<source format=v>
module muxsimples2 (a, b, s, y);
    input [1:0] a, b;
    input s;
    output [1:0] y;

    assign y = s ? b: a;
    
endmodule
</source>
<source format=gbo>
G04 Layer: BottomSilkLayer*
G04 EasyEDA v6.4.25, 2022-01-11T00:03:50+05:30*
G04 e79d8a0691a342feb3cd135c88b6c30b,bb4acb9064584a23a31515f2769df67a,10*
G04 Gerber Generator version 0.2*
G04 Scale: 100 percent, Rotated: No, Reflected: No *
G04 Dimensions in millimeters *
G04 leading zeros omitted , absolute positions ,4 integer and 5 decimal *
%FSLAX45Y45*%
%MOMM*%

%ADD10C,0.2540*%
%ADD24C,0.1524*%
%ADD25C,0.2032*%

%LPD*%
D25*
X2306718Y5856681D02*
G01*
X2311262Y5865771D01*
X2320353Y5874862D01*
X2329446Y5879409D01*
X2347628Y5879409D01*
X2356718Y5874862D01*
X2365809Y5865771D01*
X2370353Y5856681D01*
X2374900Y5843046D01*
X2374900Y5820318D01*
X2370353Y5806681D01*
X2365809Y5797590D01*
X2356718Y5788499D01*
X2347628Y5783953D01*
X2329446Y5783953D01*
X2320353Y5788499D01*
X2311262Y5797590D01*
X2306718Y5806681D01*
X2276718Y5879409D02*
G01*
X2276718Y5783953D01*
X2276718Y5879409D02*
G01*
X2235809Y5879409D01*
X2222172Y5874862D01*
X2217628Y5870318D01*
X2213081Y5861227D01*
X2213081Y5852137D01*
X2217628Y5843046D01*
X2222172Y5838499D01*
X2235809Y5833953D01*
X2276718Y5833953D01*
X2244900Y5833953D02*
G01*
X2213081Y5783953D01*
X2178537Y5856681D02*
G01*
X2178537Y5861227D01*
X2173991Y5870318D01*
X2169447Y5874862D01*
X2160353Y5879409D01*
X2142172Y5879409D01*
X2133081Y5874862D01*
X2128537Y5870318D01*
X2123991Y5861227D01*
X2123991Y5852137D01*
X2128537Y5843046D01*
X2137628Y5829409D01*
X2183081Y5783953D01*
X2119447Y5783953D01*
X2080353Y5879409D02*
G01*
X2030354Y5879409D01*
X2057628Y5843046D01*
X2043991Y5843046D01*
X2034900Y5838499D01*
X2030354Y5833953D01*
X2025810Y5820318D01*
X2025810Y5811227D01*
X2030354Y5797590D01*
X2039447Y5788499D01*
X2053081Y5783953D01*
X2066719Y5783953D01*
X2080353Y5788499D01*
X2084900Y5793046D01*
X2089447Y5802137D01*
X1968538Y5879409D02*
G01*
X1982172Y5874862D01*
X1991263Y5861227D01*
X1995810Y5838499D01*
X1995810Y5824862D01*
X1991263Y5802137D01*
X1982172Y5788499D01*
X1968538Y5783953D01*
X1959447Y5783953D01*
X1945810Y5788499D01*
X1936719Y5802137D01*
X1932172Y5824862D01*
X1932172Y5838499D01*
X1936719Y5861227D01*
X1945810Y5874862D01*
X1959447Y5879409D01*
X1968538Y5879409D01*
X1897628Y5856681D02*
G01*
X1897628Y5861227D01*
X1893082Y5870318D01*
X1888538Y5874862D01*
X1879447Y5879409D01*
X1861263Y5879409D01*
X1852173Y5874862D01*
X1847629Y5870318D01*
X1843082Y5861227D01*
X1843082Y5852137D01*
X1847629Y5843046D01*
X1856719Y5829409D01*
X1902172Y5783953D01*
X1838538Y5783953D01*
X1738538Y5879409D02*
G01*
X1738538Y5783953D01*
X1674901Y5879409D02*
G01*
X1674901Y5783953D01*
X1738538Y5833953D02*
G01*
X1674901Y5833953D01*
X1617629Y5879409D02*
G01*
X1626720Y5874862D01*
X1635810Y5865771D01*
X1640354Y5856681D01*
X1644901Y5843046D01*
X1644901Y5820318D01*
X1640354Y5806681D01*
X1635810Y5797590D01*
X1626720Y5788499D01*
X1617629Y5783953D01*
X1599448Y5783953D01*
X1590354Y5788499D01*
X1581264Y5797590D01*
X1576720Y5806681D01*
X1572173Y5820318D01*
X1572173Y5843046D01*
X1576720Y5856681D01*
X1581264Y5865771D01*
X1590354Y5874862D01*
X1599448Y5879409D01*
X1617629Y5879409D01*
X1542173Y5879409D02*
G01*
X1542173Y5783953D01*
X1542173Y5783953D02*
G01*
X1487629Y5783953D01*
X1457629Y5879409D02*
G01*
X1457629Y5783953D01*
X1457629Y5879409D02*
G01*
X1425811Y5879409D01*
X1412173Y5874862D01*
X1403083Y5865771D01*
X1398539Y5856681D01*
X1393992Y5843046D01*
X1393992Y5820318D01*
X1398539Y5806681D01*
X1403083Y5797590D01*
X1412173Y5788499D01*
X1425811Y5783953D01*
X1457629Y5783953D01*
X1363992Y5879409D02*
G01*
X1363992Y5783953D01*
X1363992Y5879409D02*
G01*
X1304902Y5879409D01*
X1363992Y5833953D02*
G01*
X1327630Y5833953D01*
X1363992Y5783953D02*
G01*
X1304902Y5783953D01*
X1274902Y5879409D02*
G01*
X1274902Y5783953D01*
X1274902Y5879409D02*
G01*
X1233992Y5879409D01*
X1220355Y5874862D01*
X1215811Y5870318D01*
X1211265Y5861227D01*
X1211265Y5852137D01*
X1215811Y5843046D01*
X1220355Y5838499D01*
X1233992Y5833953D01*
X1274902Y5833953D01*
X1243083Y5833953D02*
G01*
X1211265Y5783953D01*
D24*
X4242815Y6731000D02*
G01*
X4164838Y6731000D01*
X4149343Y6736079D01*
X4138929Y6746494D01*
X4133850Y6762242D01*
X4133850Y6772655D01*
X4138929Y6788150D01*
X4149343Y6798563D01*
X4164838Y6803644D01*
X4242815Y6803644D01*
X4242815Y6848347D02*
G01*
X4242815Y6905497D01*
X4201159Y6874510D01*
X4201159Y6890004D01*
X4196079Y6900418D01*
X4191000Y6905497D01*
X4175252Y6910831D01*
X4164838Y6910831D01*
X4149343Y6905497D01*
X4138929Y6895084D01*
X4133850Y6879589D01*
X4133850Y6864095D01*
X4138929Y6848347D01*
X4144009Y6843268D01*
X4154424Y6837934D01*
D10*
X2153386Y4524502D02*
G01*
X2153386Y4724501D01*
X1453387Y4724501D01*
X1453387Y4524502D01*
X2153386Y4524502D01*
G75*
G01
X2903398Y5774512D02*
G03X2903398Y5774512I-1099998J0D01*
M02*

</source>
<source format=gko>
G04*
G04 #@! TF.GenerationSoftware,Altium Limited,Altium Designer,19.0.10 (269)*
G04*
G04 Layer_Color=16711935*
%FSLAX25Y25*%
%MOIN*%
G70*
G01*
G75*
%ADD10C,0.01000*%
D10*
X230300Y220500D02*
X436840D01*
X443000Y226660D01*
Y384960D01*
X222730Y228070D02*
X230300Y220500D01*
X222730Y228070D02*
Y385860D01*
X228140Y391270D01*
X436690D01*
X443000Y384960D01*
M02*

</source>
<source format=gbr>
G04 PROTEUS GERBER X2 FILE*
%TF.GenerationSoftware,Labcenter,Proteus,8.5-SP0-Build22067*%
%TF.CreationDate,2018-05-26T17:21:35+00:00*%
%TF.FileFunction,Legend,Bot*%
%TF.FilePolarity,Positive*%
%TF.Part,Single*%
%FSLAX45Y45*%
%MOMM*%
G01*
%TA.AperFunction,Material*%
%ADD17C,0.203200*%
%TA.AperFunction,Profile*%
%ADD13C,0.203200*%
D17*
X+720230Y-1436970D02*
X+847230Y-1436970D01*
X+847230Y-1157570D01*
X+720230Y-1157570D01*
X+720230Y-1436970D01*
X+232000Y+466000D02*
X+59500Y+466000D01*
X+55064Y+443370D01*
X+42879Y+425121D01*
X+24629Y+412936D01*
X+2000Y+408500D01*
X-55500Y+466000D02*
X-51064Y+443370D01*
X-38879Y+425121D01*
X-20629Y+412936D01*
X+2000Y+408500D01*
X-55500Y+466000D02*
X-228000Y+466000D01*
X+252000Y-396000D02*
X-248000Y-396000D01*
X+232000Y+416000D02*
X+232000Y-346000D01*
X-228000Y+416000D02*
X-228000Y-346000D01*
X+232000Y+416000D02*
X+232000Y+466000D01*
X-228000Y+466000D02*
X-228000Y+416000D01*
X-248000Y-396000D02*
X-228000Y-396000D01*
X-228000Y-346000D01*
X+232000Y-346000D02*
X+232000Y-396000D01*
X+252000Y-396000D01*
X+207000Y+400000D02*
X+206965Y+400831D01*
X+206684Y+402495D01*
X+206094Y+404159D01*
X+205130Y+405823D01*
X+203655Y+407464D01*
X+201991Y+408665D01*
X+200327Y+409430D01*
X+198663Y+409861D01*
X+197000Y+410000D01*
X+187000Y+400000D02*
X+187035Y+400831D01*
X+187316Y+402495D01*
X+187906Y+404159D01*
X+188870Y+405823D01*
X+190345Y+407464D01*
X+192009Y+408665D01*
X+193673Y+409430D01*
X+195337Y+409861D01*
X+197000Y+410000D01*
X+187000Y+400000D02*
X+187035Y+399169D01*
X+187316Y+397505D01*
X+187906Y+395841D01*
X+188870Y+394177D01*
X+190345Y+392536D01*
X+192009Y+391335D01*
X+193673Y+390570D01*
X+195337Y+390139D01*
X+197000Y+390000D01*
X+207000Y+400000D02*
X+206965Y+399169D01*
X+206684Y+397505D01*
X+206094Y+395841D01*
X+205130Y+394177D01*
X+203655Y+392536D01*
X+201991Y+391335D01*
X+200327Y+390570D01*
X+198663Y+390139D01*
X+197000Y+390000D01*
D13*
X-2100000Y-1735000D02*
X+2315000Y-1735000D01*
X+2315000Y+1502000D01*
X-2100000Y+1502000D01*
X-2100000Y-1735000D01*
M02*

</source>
☆ ☆ ☆ ☆ ☆ ☆ ☆
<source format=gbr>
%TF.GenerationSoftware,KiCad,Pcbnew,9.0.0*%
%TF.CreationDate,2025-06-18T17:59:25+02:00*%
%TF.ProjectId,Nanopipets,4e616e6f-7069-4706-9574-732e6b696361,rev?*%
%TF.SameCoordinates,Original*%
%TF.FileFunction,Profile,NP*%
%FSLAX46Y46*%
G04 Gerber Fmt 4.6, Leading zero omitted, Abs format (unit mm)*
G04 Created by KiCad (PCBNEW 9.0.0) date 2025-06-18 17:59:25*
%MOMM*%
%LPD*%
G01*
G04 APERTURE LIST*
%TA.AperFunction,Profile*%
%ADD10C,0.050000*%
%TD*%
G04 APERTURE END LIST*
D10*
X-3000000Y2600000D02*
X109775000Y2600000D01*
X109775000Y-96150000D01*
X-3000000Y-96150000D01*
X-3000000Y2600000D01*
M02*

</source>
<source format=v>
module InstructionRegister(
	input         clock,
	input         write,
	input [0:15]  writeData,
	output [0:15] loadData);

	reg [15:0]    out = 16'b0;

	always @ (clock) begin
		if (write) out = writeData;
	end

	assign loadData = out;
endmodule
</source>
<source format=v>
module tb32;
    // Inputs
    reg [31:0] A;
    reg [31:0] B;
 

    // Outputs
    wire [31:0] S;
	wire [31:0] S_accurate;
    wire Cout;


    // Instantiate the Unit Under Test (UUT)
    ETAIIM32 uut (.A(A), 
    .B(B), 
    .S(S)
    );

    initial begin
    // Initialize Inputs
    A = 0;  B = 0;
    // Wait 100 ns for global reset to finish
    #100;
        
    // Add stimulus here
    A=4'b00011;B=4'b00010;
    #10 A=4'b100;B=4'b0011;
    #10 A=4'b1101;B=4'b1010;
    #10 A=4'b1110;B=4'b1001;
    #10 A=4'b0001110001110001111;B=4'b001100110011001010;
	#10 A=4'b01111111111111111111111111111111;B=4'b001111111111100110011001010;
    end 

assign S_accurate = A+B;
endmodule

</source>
☆ ☆ ☆ ☆ ☆ ☆ ☆
-- What is needed --
Taking the material above, extract exactly and only the lines from the line with "X2222172Y5838499D01*" to the line with "X2133081Y5874862D01*", inclusive of both.

-- Exercise solution --
X2222172Y5838499D01*
X2235809Y5833953D01*
X2276718Y5833953D01*
X2244900Y5833953D02*
G01*
X2213081Y5783953D01*
X2178537Y5856681D02*
G01*
X2178537Y5861227D01*
X2173991Y5870318D01*
X2169447Y5874862D01*
X2160353Y5879409D01*
X2142172Y5879409D01*
X2133081Y5874862D01*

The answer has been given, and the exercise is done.